KOTABE Yôichi est né en 1936 à Taïwan (à l’époque encore colonie japonaise). Après des études à l’Université des Beaux-Arts de Tôkyô, il postule, en avril 1959, pour entrer à Tôei Animation, qui procède alors à des recrutements annuels (il se retrouve dans la même promotion que TAKAHATA Isao). Il participe aux longs métrages du studio (auxquels les Nouvelles Images du Japon consacre une rétrospective) comme aux séries télévisées, travaillant aux côtés des animateurs ÔTSUKA Yasuo et MIYAZAKI Hayao, et des réalisateurs TAKAHATA Isao et IKEDA Hiroshi. D’abord intervalliste, il est formé notamment par MORI Yasuji « notre maître à tous » selon ses mots et disciple de MASAOKA Kenzô (voir notre dossier l’animation japonaise des années 1920 à 1950), et occupe les postes d’animateur-clé ou de directeur de l’animation (une fonction qu’il remplit notamment sur les séries, à partir de 1964).

Au début des années 70, il suit TAKAHATA et MIYAZAKI qui quittent Toêi Animation,

pour concrétiser un projet d’adaptation du best-seller Fifi Brindacier

(qui n’aboutira pas, mais donnera le jour à Panda Kopanda). Il travaille

pour A Production puis Nippon Animation, avant de devenir indépendant. Il participe

notamment aux longs métrages Tarô, l’enfant dragon en 1979 (en tant que

character designer et directeur de l’animation), Chie la petite peste

en 1981 (en tant que directeur de l’animation, avec ÔTSUKA), Nausicaä de la

vallée du vent
en 1984 (en tant qu’animateur-clé) et Le tombeau des lucioles

en 1988 (idem). Depuis 1986, il travaille pour Nintendo, à la supervision graphique

de jeux vidéo (Mario, Zelda, Pokemon…) et à celle des

films consacrés à l’univers Pokemon. En 2003, il est l’un des 35 participants

de Jours d’hiver, programmé cette année aux Nouvelles Images du Japon.

Afin de présenter au mieux le travail sur 40 ans de KOTABE, la conférence était

articulée autour d’extraits de séries et de films. KOTABE a d’abord tenu à revenir

sur son parcours, secondé à la traduction par Ilan NGUYEN. Passionné depuis toujours

de dessin (son père était peintre) et de manga, « ensorcelé » par les films Disney

après guerre, il n’a pourtant pas pris immédiatement le chemin, qui l’attirait

tant, de l’animation. Mais après son apprentissage du nihonga (1), il

s’est laissé prendre : « La vision du premier long métrage d’animation en

couleurs produit par Tôei,
Le serpent blanc (2), fut un tel choc que,

moi qui voulais à tout prix devenir peintre, j’ai changé d’avis
». Ses études

terminées, il entre à Tôei Animation. De ces années fertiles, il retient « toute

la difficulté et toute la douleur
» de l’apprentissage du métier d’animateur,

et les rencontres, inhérentes à la logique de studio, qui furent pour lui « un

apport éminemment précieux
. Travailler sur le dessin d’autrui nécessite

de mettre de côté sa personnalité, pour la charger du style de l’autre
»,

expliqua-t-il. Il se félicita de voir en la master-class qui lui a été confiée,

un « nouvel échange sur le dessin animé ».

▶ **CONSIGNES**:
**A)** Modifiez le passage du texte sur KOTABE Yôichi qui s'ouvre sur les mots contenant « en 1988 (idem). » et se ferme sur « Images du Japon. » : remplacez « participants » par « contributeurs ».
**B)** Répondez à ces questions à partir du texte sur KOTABE Yôichi.
(i) En quelle année KOTABE Yôichi est-il né ?
(ii) Depuis quelle année travaille-t-il pour Nintendo ?
(iii) Quel métier exerçait son père ?
Les entrées qui suivent forment un matériau à part, sans lien avec le texte.

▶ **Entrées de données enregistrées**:

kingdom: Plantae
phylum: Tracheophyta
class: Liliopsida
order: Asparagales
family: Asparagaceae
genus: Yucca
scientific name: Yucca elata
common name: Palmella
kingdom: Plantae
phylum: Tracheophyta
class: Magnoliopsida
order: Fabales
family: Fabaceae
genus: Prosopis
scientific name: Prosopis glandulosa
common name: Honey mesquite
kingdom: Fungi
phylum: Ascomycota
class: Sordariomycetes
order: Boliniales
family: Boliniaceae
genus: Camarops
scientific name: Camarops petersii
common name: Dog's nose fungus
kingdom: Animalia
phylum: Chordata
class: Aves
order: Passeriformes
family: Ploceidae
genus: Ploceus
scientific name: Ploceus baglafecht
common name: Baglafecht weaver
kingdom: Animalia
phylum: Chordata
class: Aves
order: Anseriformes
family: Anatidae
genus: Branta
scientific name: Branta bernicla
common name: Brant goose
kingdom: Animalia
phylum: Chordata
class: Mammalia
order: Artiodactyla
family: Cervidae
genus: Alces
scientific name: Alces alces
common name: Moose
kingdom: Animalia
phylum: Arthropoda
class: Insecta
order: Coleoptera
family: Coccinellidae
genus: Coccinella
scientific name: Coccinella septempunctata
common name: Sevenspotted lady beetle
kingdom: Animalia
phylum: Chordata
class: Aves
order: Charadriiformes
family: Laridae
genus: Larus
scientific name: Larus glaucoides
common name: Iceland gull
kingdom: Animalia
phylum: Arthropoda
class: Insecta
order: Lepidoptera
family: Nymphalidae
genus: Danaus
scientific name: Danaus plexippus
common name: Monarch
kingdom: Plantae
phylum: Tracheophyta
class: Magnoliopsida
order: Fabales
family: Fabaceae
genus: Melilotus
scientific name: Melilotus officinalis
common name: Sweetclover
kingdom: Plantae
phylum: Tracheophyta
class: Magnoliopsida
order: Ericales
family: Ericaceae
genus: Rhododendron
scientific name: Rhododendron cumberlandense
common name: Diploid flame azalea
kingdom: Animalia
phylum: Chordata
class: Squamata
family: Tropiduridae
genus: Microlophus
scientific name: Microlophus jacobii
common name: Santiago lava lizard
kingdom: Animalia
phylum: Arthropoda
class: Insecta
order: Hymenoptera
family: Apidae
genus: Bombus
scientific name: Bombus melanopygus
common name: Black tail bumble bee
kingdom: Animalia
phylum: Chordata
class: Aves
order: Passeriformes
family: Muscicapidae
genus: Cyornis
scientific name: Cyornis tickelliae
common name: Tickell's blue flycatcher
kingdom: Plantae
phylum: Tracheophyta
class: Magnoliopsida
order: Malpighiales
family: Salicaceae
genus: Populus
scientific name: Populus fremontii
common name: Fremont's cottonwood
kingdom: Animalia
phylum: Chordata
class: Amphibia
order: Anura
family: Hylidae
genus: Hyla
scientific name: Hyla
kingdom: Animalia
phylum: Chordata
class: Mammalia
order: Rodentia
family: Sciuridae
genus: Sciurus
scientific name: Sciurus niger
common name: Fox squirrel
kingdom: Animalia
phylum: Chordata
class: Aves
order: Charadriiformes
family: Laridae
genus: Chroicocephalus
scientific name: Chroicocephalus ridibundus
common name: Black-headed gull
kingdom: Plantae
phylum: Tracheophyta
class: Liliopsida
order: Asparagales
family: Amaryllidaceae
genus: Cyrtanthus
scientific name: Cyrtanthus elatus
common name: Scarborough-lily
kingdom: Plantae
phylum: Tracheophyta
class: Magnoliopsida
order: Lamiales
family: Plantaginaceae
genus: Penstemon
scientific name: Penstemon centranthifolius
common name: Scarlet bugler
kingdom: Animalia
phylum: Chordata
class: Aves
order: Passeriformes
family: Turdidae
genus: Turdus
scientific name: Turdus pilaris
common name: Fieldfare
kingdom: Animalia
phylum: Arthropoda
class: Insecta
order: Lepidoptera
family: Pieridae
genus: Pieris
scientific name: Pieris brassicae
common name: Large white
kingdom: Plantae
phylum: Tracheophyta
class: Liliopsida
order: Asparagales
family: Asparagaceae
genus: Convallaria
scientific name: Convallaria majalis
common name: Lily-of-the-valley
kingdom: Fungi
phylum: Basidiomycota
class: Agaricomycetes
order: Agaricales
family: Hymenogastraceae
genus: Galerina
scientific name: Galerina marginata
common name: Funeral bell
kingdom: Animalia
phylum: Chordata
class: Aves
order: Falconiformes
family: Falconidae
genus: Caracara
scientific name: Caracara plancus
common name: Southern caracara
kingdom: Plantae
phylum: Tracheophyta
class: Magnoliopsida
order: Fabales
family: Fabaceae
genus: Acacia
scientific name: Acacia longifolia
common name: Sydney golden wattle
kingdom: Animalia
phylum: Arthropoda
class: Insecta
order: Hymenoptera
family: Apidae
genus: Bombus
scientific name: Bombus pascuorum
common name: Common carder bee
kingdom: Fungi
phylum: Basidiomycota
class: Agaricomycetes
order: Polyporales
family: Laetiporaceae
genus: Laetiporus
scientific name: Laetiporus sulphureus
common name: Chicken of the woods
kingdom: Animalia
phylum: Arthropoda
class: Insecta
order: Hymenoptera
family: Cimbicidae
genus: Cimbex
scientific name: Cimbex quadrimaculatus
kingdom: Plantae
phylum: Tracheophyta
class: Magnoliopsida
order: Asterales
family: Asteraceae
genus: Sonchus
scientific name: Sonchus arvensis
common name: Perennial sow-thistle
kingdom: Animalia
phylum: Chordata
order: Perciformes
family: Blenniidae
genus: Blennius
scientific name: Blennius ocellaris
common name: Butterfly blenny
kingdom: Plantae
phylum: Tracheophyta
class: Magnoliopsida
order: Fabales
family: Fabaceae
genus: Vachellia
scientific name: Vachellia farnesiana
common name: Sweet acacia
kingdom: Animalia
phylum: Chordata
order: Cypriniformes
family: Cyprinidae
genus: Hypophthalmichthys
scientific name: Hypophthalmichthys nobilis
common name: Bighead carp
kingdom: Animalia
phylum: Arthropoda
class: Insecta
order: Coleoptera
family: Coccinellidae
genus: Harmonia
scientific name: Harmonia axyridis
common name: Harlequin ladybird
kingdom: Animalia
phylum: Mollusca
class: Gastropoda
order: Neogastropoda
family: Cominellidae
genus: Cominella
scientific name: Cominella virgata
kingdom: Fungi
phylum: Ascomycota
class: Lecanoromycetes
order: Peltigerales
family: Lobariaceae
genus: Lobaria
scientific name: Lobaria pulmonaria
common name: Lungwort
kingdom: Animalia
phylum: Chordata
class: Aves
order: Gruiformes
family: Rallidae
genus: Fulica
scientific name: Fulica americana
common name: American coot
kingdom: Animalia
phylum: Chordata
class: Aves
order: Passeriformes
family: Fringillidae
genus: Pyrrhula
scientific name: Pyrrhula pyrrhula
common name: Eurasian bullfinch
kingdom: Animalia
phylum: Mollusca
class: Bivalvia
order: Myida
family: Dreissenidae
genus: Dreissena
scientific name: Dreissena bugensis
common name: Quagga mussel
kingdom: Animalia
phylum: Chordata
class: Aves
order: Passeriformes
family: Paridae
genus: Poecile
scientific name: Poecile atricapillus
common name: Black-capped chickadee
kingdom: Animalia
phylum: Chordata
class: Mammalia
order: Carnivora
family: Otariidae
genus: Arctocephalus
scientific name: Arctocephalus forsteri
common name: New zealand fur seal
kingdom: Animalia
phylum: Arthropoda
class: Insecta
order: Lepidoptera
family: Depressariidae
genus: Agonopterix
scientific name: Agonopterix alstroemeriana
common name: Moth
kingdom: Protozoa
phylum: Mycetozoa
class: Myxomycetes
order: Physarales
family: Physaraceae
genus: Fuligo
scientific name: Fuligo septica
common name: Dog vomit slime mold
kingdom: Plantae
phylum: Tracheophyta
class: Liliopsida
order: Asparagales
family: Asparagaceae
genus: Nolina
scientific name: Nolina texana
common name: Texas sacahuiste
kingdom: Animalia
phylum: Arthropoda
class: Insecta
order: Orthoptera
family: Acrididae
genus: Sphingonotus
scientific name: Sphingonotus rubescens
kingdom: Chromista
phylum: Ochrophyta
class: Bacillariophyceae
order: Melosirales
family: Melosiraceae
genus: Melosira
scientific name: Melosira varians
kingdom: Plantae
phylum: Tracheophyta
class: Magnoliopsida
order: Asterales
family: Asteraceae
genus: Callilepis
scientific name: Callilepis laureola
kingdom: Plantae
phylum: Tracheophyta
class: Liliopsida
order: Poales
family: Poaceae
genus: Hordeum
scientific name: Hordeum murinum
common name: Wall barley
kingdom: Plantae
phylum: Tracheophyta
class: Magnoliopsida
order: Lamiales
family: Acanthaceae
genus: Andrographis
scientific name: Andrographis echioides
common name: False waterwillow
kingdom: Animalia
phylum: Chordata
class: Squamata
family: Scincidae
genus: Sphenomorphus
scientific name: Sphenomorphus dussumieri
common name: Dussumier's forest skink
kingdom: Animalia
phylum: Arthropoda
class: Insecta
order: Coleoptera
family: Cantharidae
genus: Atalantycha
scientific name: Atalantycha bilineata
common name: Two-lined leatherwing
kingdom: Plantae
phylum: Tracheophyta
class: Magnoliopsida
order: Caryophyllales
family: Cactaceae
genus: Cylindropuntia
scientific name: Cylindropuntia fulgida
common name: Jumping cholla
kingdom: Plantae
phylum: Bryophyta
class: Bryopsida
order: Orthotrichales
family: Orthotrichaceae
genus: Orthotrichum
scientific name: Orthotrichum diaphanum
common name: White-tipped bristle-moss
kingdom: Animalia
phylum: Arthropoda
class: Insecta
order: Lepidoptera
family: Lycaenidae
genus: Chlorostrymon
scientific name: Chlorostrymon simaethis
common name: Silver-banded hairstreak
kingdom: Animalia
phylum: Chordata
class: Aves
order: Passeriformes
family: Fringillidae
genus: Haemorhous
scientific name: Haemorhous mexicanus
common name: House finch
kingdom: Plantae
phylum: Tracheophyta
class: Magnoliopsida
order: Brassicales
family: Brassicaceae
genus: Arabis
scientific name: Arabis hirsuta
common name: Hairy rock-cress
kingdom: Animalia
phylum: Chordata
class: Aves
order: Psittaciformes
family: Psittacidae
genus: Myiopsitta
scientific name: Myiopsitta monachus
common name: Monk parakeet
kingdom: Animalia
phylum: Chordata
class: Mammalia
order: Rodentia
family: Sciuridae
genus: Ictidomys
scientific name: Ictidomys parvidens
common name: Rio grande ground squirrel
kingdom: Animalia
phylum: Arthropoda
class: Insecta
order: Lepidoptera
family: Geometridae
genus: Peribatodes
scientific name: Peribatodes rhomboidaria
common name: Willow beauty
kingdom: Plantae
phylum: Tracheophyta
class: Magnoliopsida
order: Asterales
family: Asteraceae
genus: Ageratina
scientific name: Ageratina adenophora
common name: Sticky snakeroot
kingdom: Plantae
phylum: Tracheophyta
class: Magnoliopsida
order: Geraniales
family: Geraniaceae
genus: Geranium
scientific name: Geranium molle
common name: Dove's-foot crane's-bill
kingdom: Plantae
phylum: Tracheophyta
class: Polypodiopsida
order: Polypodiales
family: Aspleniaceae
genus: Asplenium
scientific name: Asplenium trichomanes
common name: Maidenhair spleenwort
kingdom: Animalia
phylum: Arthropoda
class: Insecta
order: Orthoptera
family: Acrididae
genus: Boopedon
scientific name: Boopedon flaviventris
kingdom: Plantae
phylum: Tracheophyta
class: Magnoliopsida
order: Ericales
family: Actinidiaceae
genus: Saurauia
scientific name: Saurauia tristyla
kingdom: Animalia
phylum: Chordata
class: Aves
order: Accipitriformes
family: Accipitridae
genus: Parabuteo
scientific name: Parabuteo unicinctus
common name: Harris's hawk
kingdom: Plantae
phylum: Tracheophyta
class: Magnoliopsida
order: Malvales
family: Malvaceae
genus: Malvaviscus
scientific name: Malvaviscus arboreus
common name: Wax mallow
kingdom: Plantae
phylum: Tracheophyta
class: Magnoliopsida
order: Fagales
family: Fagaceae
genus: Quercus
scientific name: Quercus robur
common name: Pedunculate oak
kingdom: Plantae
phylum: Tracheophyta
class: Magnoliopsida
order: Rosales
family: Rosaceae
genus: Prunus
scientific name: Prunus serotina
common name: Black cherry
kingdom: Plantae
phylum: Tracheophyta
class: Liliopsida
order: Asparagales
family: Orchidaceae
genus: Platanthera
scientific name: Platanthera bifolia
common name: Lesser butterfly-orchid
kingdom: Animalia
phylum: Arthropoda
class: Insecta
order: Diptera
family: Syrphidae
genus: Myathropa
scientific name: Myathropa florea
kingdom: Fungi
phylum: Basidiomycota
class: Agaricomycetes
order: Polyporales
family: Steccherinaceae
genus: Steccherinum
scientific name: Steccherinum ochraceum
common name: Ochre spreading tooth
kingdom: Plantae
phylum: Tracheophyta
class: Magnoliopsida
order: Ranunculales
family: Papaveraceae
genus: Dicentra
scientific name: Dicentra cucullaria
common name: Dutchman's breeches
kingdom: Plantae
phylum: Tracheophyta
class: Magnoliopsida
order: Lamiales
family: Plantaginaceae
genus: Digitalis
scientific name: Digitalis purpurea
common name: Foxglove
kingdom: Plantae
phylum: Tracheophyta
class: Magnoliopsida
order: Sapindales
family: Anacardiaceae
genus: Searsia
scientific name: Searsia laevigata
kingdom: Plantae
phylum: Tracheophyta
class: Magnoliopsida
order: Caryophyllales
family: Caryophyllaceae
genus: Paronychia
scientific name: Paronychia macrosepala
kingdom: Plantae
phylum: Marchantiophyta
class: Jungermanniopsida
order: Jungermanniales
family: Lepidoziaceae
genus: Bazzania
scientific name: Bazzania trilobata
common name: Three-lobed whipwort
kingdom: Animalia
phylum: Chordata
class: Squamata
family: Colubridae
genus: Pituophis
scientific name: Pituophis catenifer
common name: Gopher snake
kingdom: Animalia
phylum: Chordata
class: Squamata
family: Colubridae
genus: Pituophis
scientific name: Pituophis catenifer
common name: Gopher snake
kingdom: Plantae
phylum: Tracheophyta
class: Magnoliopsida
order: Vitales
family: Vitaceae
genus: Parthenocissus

▶ **RÉPONSES ATTENDUES**:
**A)**
en 1988 (idem). Depuis 1986, il travaille pour Nintendo, à la supervision graphique

de jeux vidéo (Mario, Zelda, Pokemon…) et à celle des

films consacrés à l’univers Pokemon. En 2003, il est l’un des 35 contributeurs

de Jours d’hiver, programmé cette année aux Nouvelles Images du Japon.

**B)**
(i) En 1936.
(ii) Depuis 1986.
(iii) Il était peintre.